Policing and human rights after the conflict
by Brice Dickson
Our model envisages that 370 officer recruits will be taken each year on average...... 185 of these would be Catholic and 185 would be 'Protestant or undetermined' (the present categories used by the RUC)......We believe that the ratio of recruits should be kept to 50:50 at least for ten years of the model. In the event that the level of Catholic application does not initially produce enough qualified candidates........it may be necessary to aggregate the numbers over two or three years.
The Patten Commission was aware that implementation of any such proposal would require an amendment to the fair employment legislation in Northern Ireland. 13, but was advised that it would not be incompatible with European legislation. While this may be true at present, it may not be so for much longer. This is because there are proposals in circulation to add a Protocol 12 to the ECHR, and to issue Directives under Article 13 of the Treaty of Rome (as amended by the Treaty of European Union - the Amsterdam Treaty) to make religious discrimination unlawful. If the model of gender discrimination law is followed - and that is a highly developed model which is the pride and joy of European lawyers - then it is unlikely that the sort of exception which Patten is proposing would pass muster with the European courts. 14. Positive discrimination is not a concept which those court have yet countenanced. 15. Nevertheless, the British government has signalled its intention to implement Patten on this point, albeit on a three year pilot basis. 16.
One further dimension to membership of the new Police Service deserves discussion. Patten recommends that there should be no ban on officers being members of any legal organisation, provided it is clear that the officer's primary and overriding loyalty is to the values of that police service. The Commission adds, however, that all officers should be required to register their interests and associations and that the register should be held both by the police service and by the Police Ombudsman. There is not an explicit proposal that the register be available for public inspection, but it would surely make sense if that were so.

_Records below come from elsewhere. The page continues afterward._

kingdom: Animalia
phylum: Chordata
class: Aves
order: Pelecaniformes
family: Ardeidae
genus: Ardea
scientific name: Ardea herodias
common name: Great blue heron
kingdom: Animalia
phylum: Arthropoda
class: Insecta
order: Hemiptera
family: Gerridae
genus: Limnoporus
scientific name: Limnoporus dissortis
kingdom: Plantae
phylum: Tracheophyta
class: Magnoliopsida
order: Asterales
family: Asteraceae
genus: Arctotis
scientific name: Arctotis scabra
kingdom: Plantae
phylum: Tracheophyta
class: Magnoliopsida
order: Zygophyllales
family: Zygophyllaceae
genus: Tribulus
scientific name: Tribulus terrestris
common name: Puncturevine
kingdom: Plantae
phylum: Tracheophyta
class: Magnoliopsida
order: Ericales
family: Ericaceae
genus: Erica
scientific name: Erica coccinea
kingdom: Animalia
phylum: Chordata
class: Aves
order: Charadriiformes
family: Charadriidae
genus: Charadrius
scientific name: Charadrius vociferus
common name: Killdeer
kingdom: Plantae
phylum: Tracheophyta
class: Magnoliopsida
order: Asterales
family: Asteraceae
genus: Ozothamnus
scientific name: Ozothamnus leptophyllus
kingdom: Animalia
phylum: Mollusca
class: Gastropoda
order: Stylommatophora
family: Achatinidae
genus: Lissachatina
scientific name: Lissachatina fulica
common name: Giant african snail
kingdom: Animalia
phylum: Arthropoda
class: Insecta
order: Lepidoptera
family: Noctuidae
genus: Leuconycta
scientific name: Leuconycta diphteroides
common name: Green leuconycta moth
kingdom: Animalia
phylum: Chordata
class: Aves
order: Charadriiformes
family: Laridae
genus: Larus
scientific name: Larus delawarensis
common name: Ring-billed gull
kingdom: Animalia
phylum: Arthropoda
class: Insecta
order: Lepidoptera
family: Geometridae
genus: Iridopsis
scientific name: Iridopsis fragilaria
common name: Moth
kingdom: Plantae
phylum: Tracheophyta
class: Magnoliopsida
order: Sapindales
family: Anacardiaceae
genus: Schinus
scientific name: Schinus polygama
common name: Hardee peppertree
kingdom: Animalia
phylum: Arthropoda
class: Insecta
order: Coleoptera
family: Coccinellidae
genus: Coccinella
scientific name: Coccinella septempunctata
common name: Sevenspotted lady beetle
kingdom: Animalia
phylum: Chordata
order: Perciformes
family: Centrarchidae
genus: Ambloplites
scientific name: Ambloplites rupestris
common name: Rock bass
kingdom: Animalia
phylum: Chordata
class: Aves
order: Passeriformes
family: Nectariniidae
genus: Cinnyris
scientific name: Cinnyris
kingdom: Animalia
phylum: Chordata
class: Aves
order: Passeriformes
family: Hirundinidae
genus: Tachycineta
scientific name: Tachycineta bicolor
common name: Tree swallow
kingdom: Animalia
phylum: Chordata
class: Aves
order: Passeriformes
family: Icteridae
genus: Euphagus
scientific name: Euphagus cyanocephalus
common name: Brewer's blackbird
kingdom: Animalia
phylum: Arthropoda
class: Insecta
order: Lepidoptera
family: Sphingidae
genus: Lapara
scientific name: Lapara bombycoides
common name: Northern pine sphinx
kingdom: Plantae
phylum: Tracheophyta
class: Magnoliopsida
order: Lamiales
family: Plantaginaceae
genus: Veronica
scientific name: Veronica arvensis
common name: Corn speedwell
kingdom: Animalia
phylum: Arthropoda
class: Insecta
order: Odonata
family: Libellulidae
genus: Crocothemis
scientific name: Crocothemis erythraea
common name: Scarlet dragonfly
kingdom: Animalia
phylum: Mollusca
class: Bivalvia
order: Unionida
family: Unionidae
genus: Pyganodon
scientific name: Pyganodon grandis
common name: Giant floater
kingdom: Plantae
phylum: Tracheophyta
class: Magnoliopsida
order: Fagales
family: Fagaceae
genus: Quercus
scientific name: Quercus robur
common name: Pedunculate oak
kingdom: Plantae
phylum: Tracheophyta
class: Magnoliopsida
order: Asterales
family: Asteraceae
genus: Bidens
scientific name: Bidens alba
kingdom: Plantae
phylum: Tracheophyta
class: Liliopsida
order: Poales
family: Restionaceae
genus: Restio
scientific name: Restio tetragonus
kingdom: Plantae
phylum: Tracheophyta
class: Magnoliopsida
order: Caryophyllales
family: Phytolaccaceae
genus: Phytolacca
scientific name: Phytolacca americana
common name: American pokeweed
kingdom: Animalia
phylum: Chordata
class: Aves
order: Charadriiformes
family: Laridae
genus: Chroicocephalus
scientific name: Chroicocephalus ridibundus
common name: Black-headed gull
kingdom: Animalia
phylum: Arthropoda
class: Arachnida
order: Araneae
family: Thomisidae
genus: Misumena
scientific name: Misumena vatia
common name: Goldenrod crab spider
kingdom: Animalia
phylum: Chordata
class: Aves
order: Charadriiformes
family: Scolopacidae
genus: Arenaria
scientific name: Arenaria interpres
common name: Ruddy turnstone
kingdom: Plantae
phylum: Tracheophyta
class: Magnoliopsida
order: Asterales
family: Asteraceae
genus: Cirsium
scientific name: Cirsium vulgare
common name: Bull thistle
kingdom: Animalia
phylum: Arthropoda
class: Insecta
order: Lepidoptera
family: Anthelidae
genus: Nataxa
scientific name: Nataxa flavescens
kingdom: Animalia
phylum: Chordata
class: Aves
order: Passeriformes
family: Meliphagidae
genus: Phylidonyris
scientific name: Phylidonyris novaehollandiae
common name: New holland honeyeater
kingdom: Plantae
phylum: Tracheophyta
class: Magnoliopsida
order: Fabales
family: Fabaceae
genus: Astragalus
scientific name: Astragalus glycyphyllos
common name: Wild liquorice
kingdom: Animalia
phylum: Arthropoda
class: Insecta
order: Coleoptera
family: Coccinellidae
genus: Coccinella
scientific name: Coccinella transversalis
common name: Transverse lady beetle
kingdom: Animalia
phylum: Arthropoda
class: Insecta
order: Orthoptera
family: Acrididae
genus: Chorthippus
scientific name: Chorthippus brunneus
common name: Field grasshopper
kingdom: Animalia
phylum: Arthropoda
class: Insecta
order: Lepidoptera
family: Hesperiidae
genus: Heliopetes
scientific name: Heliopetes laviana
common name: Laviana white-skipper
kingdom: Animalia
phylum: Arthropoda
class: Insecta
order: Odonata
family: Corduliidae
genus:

To many this part of the Patten Report will not have gone far enough. In
particular, they will argue that there is a fundamental inconsistency between
simultaneous membership of the Loyal Orders and of the Northern Ireland
Police Service. But such a stance is flawed on two counts. First, it is
attributing to all members of the Loyal Orders the undoubted excesses which
some reprobate members of those Orders have committed. It is suggesting
that mere membership of such groups automatically means that one is unable
to lead a blameless life. Second, it is confusing religious commitment with
professional commitment, implying that if someone holds a religious belief
which is avowedly anti-Catholic he or she will be professionally unable
to police the Catholic population in an impartial way. That is like saying
that a lawyer with such religious beliefs cannot properly represent a person
with different beliefs, or that a teacher, doctor or social worker could
not put his or her personal religious views out of mind when dealing with
others in a professional capacity. To disqualify people from certain positions
because of their religious beliefs is indeed a slippery slope and is a very
difficult stance to defend in international human rights law. The government
has not yet clarified its position regarding this aspect of the Patten Report.